* Bloc de texte *
****************************************

L’art. 13 précise le devoir auquel sont soumises les sociétés assujetties de nommer des personnes responsables de la supervision de procédures de diligence ; celles-ci doivent notamment publier les politiques internes de la société (p. ex. en matière de chaîne d’approvisionnement ou d’engagement de compagnie de sécurité privées) et conduire une analyse continue des politiques et des pratiques de la société. Ces personnes sont aussi chargées de s’assurer de l’efficacité des mesures anti-corruption.

Selon l’art. 14, les mesures anti-corruption obligent les sociétés assujetties à produire une déclaration confirmant que ni elles ni leurs employés n’ont, en leur nom, commis des actes relevant de la corruption d’agents publics étrangers ou d’agents œuvrant pour des organisations internationales pendant, avant ou après le début d’une activité. Les sociétés assujetties doivent également attester du fait qu’aucun de leurs directeurs, managers ou qu’aucune personne n’agissant en leur nom ne fait l’objet d’une poursuite pénale ou n’a été condamné pour corruption au cours des cinq dernières années. Les sociétés doivent disposer d’une organisation interne destinée à prévenir les risques de corruption. Elles doivent en outre disposer de procédures destinées à offrir aux lanceurs d’alerte des canaux de communication confidentiels et solide. Elles doivent s’assurer que ces procédures sont connues et aisément accessibles pour l’ensemble de leurs collaborateurs.

Devoirs permanents des sociétés affiliées

L’art. 15 précise que les devoirs de diligence doivent être satisfaits de façon permanente, ce qui signifie que les sociétés doivent régulièrement répéter leurs procédures, en particulier lorsque des risques spécifiques ou nouveaux surviennent, de façon à s’assurer qu’elles ne contreviennent pas à leurs obligations. L’art. 16 décrit les procédures d’avertissement que la ROHMA peut mettre en œuvre avant de retirer les licences octroyées aux sociétés assujetties qui ne respectent pas leurs devoirs de façon satisfaisante.

Blanchiment de matières premières sales

L’art. 17 définit le blanchiment de matières premières sales. Le blanchiment de matières sales consiste à introduire dans les circuits commerciaux, intentionnellement ou par négligence, des « matières premières sales ». Les matières premières sales sont des matières premières illicites (p. ex. volées ou pillées), obtenues illégalement (p. ex. au moyen d’opérations de corruption), des matières premières qui ont été obtenues en violation des droits humains ou des normes environnementales, ou dont la vente finance des conflits ou des organisations criminelles. Une société se rend coupable de blanchiment de matières premières sales lorsqu’intentionnellement ou par négligence, elle introduit dans les circuits commerciaux des matières premières qu’elle aurait dû identifier comme « sales » si elle avait appliqué de façon appropriée ses devoirs de diligence. Cette infraction constitue un délit pénal. Lorsqu’elle est commise intentionnellement, elle peut être sanctionnée par une peine allant jusqu’à cinq ans de prison et par une amende maximale de 5 millions de francs. Cette peine est de deux ans de prison au maximum lorsque ce délit est commis par négligence.

****************************************

* Extrait de données *

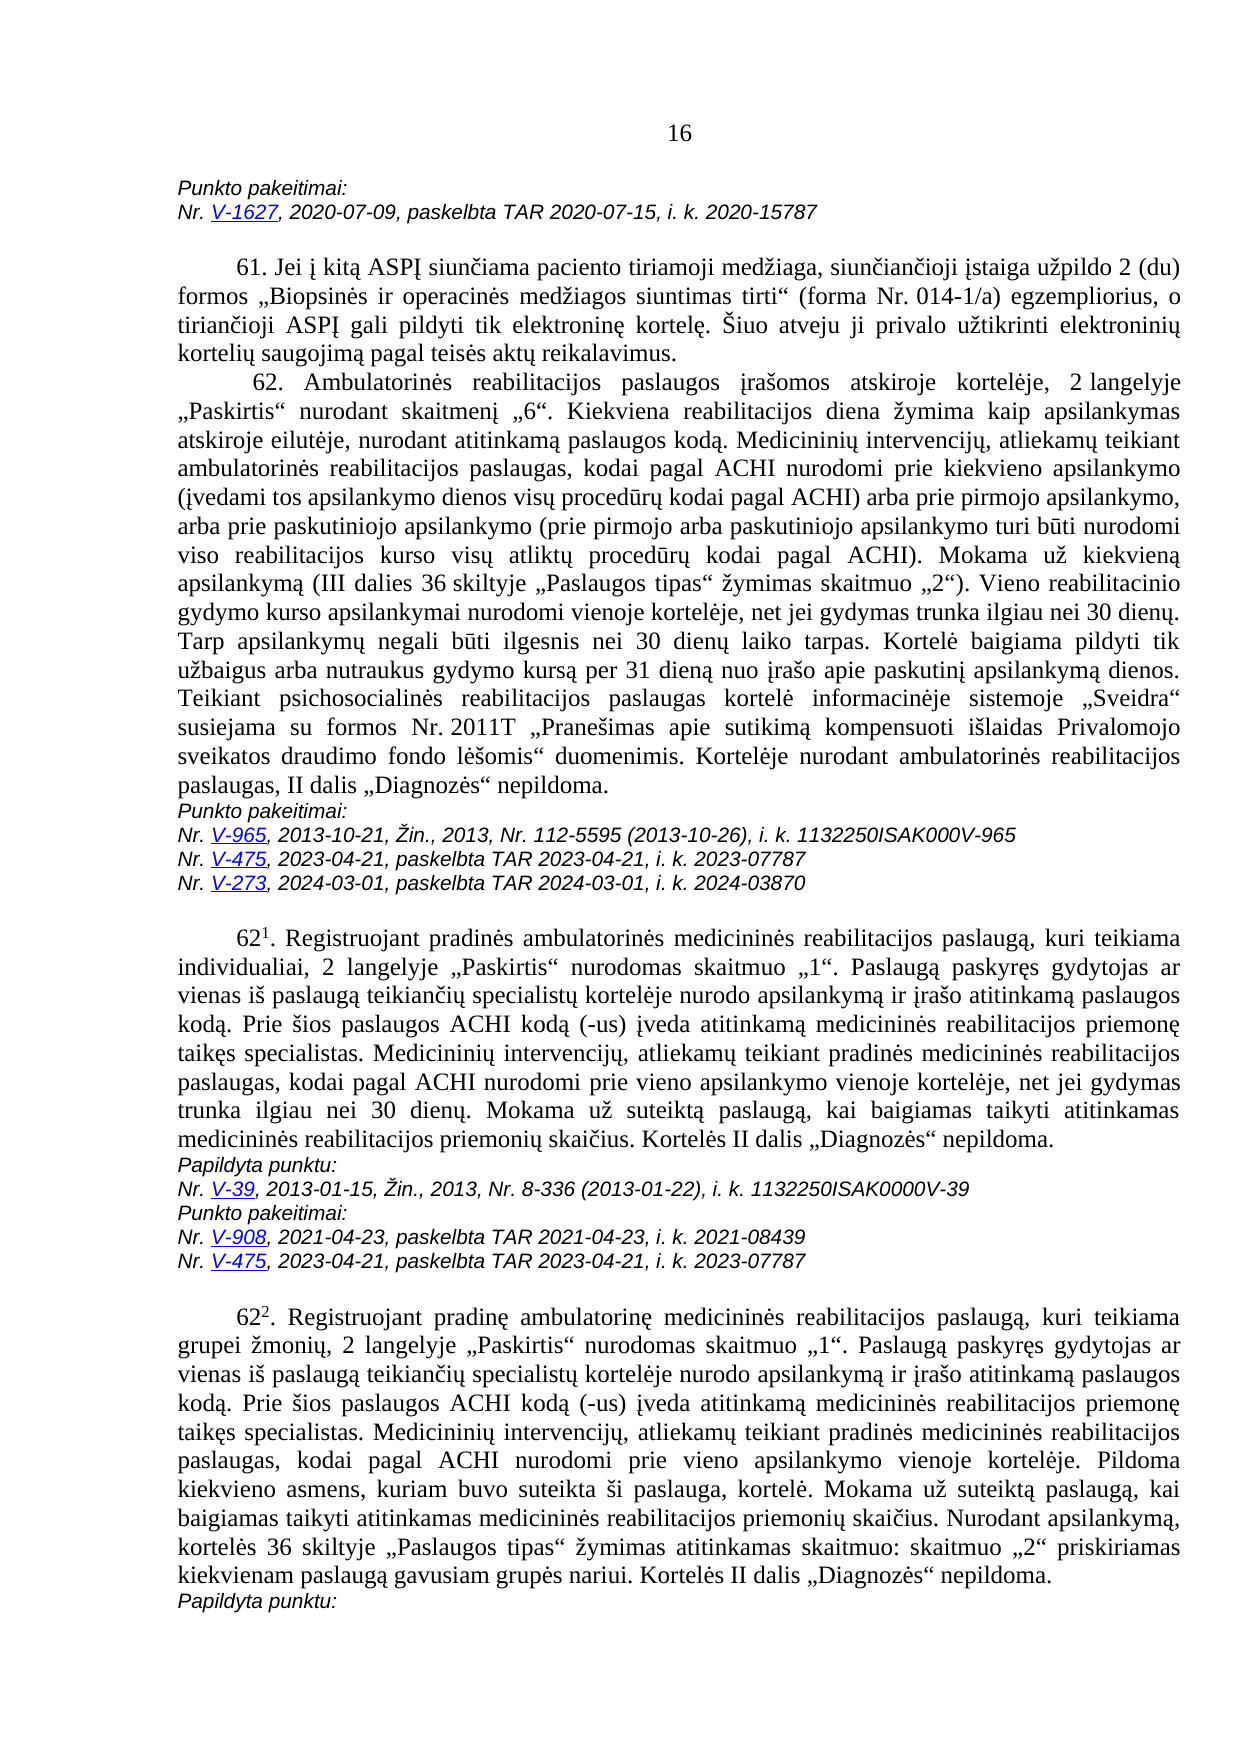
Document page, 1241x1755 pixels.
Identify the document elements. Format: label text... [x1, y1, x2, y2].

****************************************

* Consignes à suivre *
1. Reproduisez le passage du texte sur les devoirs de diligence des sociétés qui va de « L’art. 13 précise » à « des mesures anti-corruption. ».
2. Prolongez le texte sur les devoirs de diligence des sociétés au-delà de sa dernière phrase.

* Réponses par consigne *
1.
L’art. 13 précise le devoir auquel sont soumises les sociétés assujetties de nommer des personnes responsables de la supervision de procédures de diligence ; celles-ci doivent notamment publier les politiques internes de la société (p. ex. en matière de chaîne d’approvisionnement ou d’engagement de compagnie de sécurité privées) et conduire une analyse continue des politiques et des pratiques de la société. Ces personnes sont aussi chargées de s’assurer de l’efficacité des mesures anti-corruption.

2.
Devoir d’annonce

Les sociétés assujetties à la ROHMA qui auraient connaissance d’activités pouvant représenter une infraction au droit de la surveillance effectuées par des tiers également assujettis à la ROHMA sont tenues, selon l’art. 18 de la loi, d’annoncer celles-ci sans délai à l’autorité de régulation. La violation de ce devoir d’annonce est un délit pénal.

Sanctions

Les art. 19 à 24 précisent les sanctions découlant des infractions à la loi.

Les membres du conseil d’administration et de la direction ou du management d’une société effectuant sans autorisation les activités soumises à l’octroi d’une licence par la ROHMA encourent une amende ou une peine de prison pouvant aller jusqu’à trois ans. Ceci s’applique également aux sociétés débutant une activité soumise à autorisation avant d’avoir obtenu la licence correspondante. Lorsque l’infraction est commise par négligence, la sanction est une amende.

Les membres du conseil d’administration et de la direction ou du management d’une société effectuant des opérations interdites au sens de l’article 4 ou effectuant sans autorisation des activités pour lesquelles elles auraient dû recevoir une autorisation de la ROHMA sont passibles de trois ans d’emprisonnement ou d’une amende, que le délit ait été commis par négligence ou intentionnellement. Par ailleurs, la ROHMA peut retirer les licences accordées à la société ou liquider celle-ci.

La ROHMA peut amender les sociétés assujetties qui omettraient d’appliquer ou qui n’appliqueraient pas correctement leurs obligations, par exemple qui ne réaliseraient pas correctement les procédures de diligence requises. Elle demandera en outre immédiatement à la société concernée de remédier à la violation de ses obligations. Un délai approprié sera octroyé à cette fin, sauf dans les cas de violations graves ou répétées. L’incapacité à remédier à des violations dans le délai accordé ou la répétition de ces violations peuvent provoquer de nouvelles sanctions financières (amendes) et/ou amener la ROHMA à retirer les licences accordées à la société fautive. Lorsque des violations graves ou persistantes sont constatées, les membres du conseil d’administration, de la direction ou du management sont passibles de peines d’emprisonnement de trois ans, au plus.

Les sociétés ou individus ayant contrevenu à la loi ou suspectées d’avoir contrevenu à la loi sont placées sur une « watchlist » et leurs pratiques sont supervisées avec une vigilance particulière (art. 25). Les individus qui commettent des violations graves ou répétées de la loi sont placés sur une liste noire publiée par la ROHMA. Il leur est interdit de conduire depuis la Suisse des activités soumise à l’octroi d’une licence par la ROHMA, ainsi que d’agir comme directeur ou comme administrateur d’une société suisse pour une durée de cinq ans.

Les sociétés ayant commis des infractions graves ou répétées peuvent être liquidées ou faire l’objet d’une liquidation forcée (art. 26).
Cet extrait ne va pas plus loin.